On December 22, 2020, in litigation between WeWork and the Softbank Group, the Delaware Court of Chancery determined that the Softbank Group must hand over several dozen otherwise privileged emails because two SoftBank representatives used email accounts at a different company (where they were also employed) and thus the confidentiality and privilege of the communications were destroyed.
While the case has some unique facts, it underscores the importance of preserving the confidentiality of communications with outside directors (and others who hold dual roles at different organizations), and the risks associated with sending confidential corporate communications to outside directors who use their own companies’ email account or accounts that otherwise are subject to third-party access or monitoring.
Chancellor Andre G. Bouchard’s decision comes as part of a lawsuit by Adam Neumann, We Holdings LLC and The We Company (collectively WeWork) against the SoftBank Group (Softbank) for SoftBank’s failure to close a tender offer for WeWork shares. The case is In re WeWork Litigation. WeWork filed a motion to compel Softbank to produce 89 responsive emails that Softbank had withheld or redacted claiming attorney-client privilege. The emails were transmitted using the email systems of Sprint, Inc., a third-party that was not involved in the dispute but was 84% owned by Softbank until April 1, 2020. Several individuals affiliated with Sprint were involved and wore multiple hats at both companies, including Sprint’s Chairman and COO, who served on the WeWork board on Softbank’s behalf.
The key fact, and what sparked the discovery dispute, was that two employees sought and received legal advice through Sprint email accounts from Softbank’s lawyers regarding WeWork. Relying on attorney-client privilege, SoftBank withheld these documents from production. WeWork moved to compel on the ground that communications to or from these employees at their Sprint email addresses were not confidential, as Sprint maintained the right to monitor emails on its system.
Using the test articulated in In re Asia Global Crossing, Ltd., the court found that the employees should not have had a reasonable expectation of privacy in their Sprint email accounts. The factors in Asia Global included whether the corporation: i) maintains a policy banning personal or objectionable use, ii) monitors employee use of computers or emails, iii) grants third parties a right of access to computers or emails, and iv) notified employees (or employees were aware) of its use and monitoring policies.
The court found that the Sprint Code of Conduct clearly stated that employees should not have an expectation of privacy when sending, receiving, accessing or storing information and that it had a right to review workplace communications, including emails, at any time, even though there was no explicit language banning personal use of email.
Regarding the second factor, the court determined that Softbank failed to provide evidence that Sprint did not monitor the communications of the employees at issue. It also stated that where a company reserves the right to monitor work email, as Sprint had done, its absence of past monitoring or intermittent monitoring would not undermine its reservation of its right to do so.

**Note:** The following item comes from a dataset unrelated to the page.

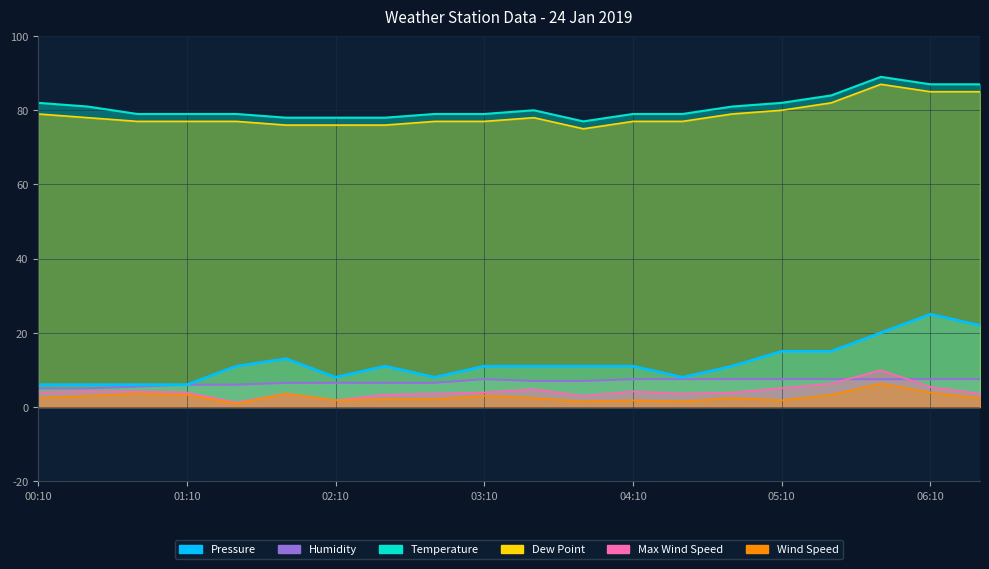

True or false: Dew Point has a value of 59.3 at 06:10.

False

The court also found that the third factor favored production of the emails because Softbank did not produce any evidence that the relevant employees took “significant and meaningful steps to defeat access” by Sprint. The court noted that the parties did not switch to a different webmail account or encrypt their communications.

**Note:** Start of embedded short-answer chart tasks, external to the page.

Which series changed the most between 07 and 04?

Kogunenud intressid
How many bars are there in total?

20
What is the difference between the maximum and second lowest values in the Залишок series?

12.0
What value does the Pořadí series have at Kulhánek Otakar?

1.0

Finally, the court found that the employees were aware or should have been aware of Sprint’s policy, given their positions within Sprint, and should not have had a reasonable expectation of privacy.
The court dismissed arguments made by Softbank that because the employees were parties to agreements with Softbank they owed duties of confidentiality to it, noting that the employees still should not have had a reasonable expectation of privacy in using their Sprint account for non-Sprint matters. The court also noted that the employees failed "numerous times" to ensure the confidentiality of the communications and declined to rule for SoftBank just because the party seeking access to the emails was an outsider and not the company whose system was used for other business.
Perhaps the broadest and most immediate impact of the WeWork decision is for companies to carefully examine the communication practices of their outside directors (and other employees also holding roles at outside companies), particularly in cases where they provide or receive corporate communications through a non-private third-party account. This occurs, for instance, where an outside director is an officer of another company and uses his or her email account at that company to conduct board business, such as receiving board books and other confidential information.
While the WeWork case may arguably be limited to its particular facts, to minimize the risk that such confidential communications will become discoverable, companies should consider the following:
- Provide company email addresses for directors and instruct them to only use such email addresses for communications regarding board matters;
- Alternatively, send the substance of communications through board portals, and only use email to inform directors about the arrival of new communications in the board portals;
- If directors must communicate substantive information outside of a board portal or company-provided email account, instruct them to use personal email accounts or other confidential mechanisms that are not subject to third-party monitoring, and to avoid commingling those communications with personal or other communications – to ease separate review and avoid the potential of needing to have lawyers review unrelated emails in the event that litigation is filed.